The end of Mipcom is in sight! My last interview was with Martin Blakstad, formerly of Sony Music, Columbia Tristar and Altavista amongst others and now heading up new media for Granada International.
— A new broadcast landscape: “Broadcast deals used to be very straightforward – exclusive deals for a particular product for a fixed time-span for a licence fee and a fixed amount of money. Now you’re talking about loads of business models that the telcos have, you’ve got revenue share, minimum guarantees, advances. and so on. You need to negotiate because there are 101 different ways of cutting a deal in this new space whether it’s the traditional licence fee model, subscription, video on demand, free to consumer, the ad-funded model – and all the different products that go into that. Basically you’ve got to understand the business models of the clients you’re dealing with, so you can work out what sort of share you should get of their revenue, or how it should be cut and sliced between the two of you.”
— On-demand services: The ‘new content’ is all about W6 – what they want to watch, when they want to watch it. “In five years’ time, I think that we are going to laugh at the thought we had to get home at a certain time to watch a certain programme.” Among Granada’s current projects are its contribution to the 10,000 hours of digitized content as part of the ITV digitization programme, and work with T-online in Germany. The telco is planning to deliver BDSL, a very high speed DSL service, with bandwidth of 25Mb rising to 50Mb next year. “Now we’re getting these great big fat pipes in people’s homes, we’re getting requests for high definition content. We’ve got a high definition catalogue and these high def files are massive, but they’ll easily fit – you need about 8Mb more to deliver high def streaming service. So that can easily manage it.”
— On the actual content: Granada works with indy producers to advise them about the kind of content they create for online and for mobiles, part of which will be new productions and some brand extensions. But there’s nowhere near enough content being made for these platforms at the moment, said Blakstad. “It’s one of those chicken and egg situations. If the content was there, maybe the market would develop further, but until you know how the market’s developing, the producers aren’t going to be willing to spend the money to develop the content. It’s going to take a leap of faith.” Repurposing content just isn’t enough – it has to be built in at the commissioning stage. “You want someone to actually write the one-minute or three-minute mobisode as a coherent episode for the mobile and build it up from there. Also, when you’ve got a programme you want to turn into a mobisode, you’ve got to shrink down the frame. Cut-down footage works well for things like football goals, but when you talk about dramas or style programmes they need to be thought about a little more. I don’t think the message has got through to the creative community yet and that’s because there’s not much money to be made. There’s going to be a lot of trial and error to work it all out.”

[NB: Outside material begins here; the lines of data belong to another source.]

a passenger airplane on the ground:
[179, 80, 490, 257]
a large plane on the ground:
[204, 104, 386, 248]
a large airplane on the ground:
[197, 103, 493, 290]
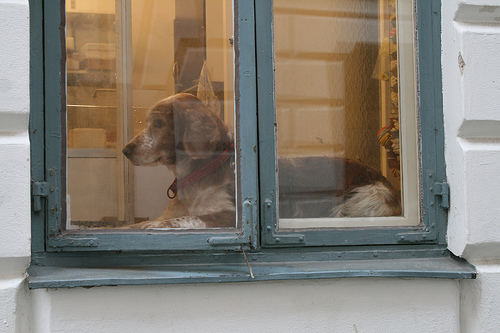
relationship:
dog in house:
[126, 98, 398, 231] [0, 2, 499, 332]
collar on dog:
[166, 144, 234, 201] [126, 98, 398, 231]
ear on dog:
[181, 106, 223, 162] [126, 98, 398, 231]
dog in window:
[126, 98, 398, 231] [65, 1, 235, 227]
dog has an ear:
[126, 98, 398, 231] [181, 106, 223, 162]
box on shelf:
[71, 127, 112, 149] [65, 0, 119, 158]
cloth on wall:
[197, 60, 231, 126] [276, 7, 378, 167]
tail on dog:
[326, 183, 396, 220] [126, 98, 398, 231]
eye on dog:
[153, 117, 166, 130] [126, 98, 398, 231]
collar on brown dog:
[166, 144, 234, 201] [126, 98, 398, 231]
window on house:
[65, 1, 235, 227] [0, 2, 499, 332]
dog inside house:
[126, 98, 398, 231] [0, 2, 499, 332]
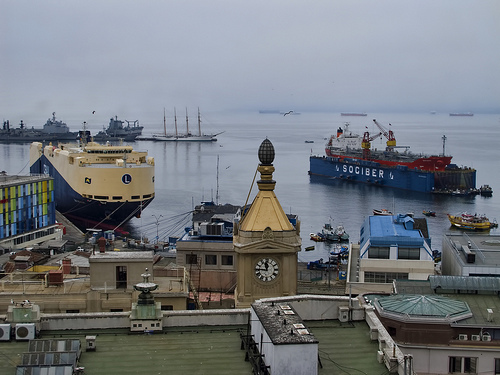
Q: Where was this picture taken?
A: Waterfront.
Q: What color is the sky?
A: Gray.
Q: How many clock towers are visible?
A: One.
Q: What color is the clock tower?
A: Gold.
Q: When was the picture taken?
A: 11:45.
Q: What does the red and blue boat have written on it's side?
A: Sociber.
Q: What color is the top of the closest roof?
A: Green.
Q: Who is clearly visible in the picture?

— The YouGle deal: “It makes absolute sense – the only way that YouTube is going to make money is from search ads, which Google is very good at delivering. But I hope for Google’s sake it has warrants in place in case it gets sued the hell out of, because sure as hell there’s an awful lot of illegal copyright sitting on YouTube at the moment. People will now look at its very wealthy parent and go after it – I’d be very surprised if it didn’t happen. I’m delighted that YouTube has gone to a reputable company like Google who have got standards to maintain and a reputation to protect and they will clean it up, I’m sure.”